While Article 15 prohibits discrimination on the grounds of sex, special provisions for women and children are permissible. State institutions created exclusively for women, or special places reserved for women in public transport or places of entertainment do not violate Article 15. However, a 'special provision' does not mean that less favourable treatment may be given to women on a gender-based criterion.

===Socially and educationally backward classes===

(4) Nothing in this article or in clause (2) of Article 29 shall prevent the State from making any special provision for the advancement of any socially and educationally backward classes of citizens or for the Scheduled Castes and the Scheduled Tribes

====Reservations in educational institutions====

(5) Nothing in this article or in sub-clause (g) of clause (1) of Article 19 shall prevent the State from making any special provision, by law, for the advancement of any socially and educationally backward classes of citizens or for the Scheduled Castes or the Scheduled Tribes insofar as such special provisions relate to their admission to educational institutions including private education institutions, whether aided or unaided by the State, other than the minority educational institutions referred to in clause (1) of Article 30.

===Economically weaker sections===

(6) Nothing in this article or sub-clause (g) of clause (1) of article 19 or clause (2) of article 29 shall prevent the State from making,—
(a) any special provision for the advancement of any economically weaker sections of citizens other than the classes mentioned in clauses (4) and (5); and (b) any special provision for the advancement of any economically weaker sections of citizens other than the classes mentioned in clauses (4) and (5) in so far as such special provisions relate to their admission to educational institutions including private educational institutions, whether aided or unaided by the State, other than the minority educational institutions referred to in clause (1) of article 30, which in the case of reservation would be in addition to the existing reservations and subject to a maximum of ten percent of the total seats in each category.
 Explanation.—For the purposes of this article and article 16, "economically weaker sections" shall be such as may be notified by the State from time to time on the basis of family income and other indicators of economic disadvantage.
Clause (6) was inserted by the 103rd Constitutional Amendment in 2019. The provision allows for the State to provide for affirmative action including reservations for economically weaker sections (EWS). Various States have introduced schemes to implement reservations for EWS on the basis of Clause (6). In 2021, the Union government issued a notification to introduce EWS reservation in the medical postgraduate entrance exam. This decision was challenged at the Supreme Court.

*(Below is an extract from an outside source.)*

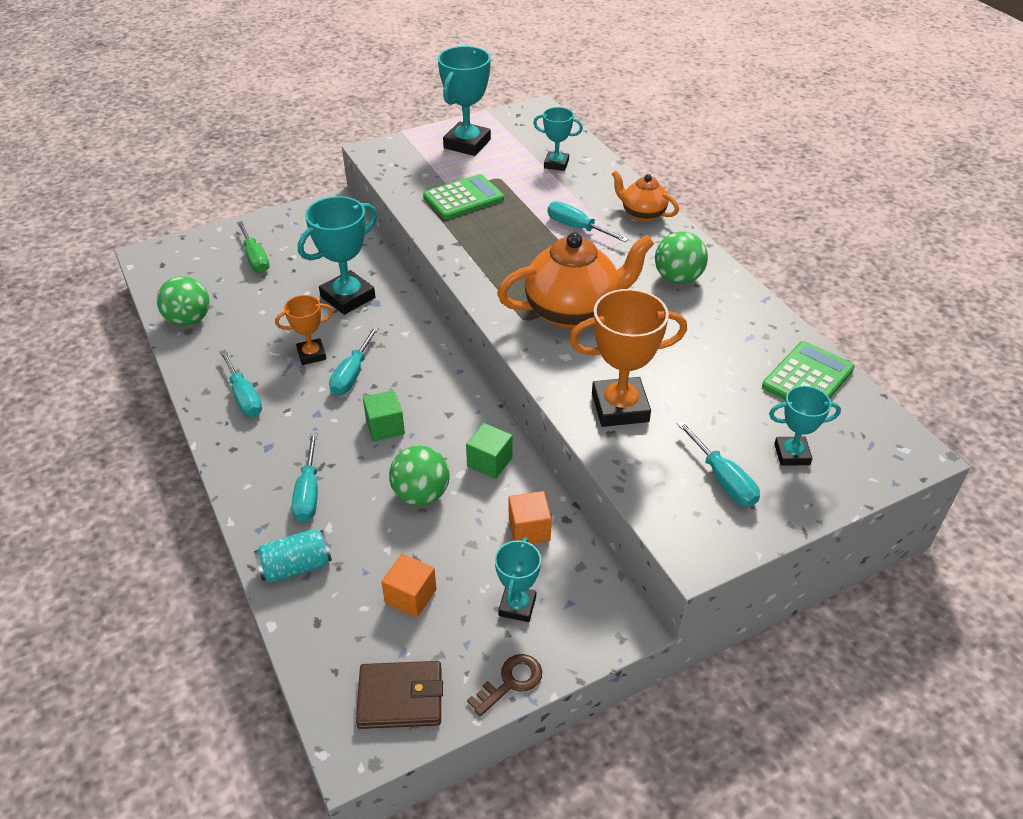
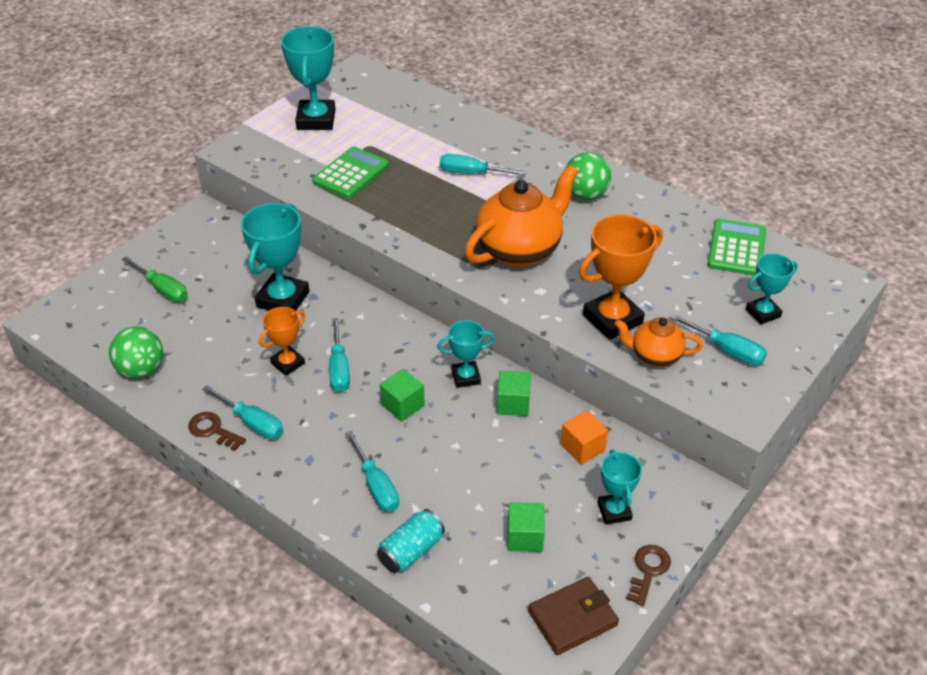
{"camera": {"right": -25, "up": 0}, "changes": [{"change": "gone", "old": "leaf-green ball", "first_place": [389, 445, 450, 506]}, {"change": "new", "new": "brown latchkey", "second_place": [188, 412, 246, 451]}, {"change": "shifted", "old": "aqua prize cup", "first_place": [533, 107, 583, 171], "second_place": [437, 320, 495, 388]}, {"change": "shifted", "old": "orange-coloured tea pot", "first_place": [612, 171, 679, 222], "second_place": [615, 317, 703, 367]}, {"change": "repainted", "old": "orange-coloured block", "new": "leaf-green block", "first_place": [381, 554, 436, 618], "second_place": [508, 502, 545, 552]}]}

==== Challenge to constitutionality and Supreme Court decision ====
Various parties challenged the 103rd Amendment at the Supreme Court. They argued that it violates the basic structure of the Indian Constitution, which in their view does not allow reservations on purely economic criteria. On 7 November 2022, a five-judge bench of the Supreme Court of India held, in Janhit Abhiyan v Union of India, that the 103rd Amendment did not violate the basic structure. Justices Maheshwari, Trivedi, and Pardiwala wrote separate judgments for the majority. Justice Bhat wrote a dissenting opinion on behalf of himself and Chief Justice U.U Lalit, that has been praised in progressive quarters.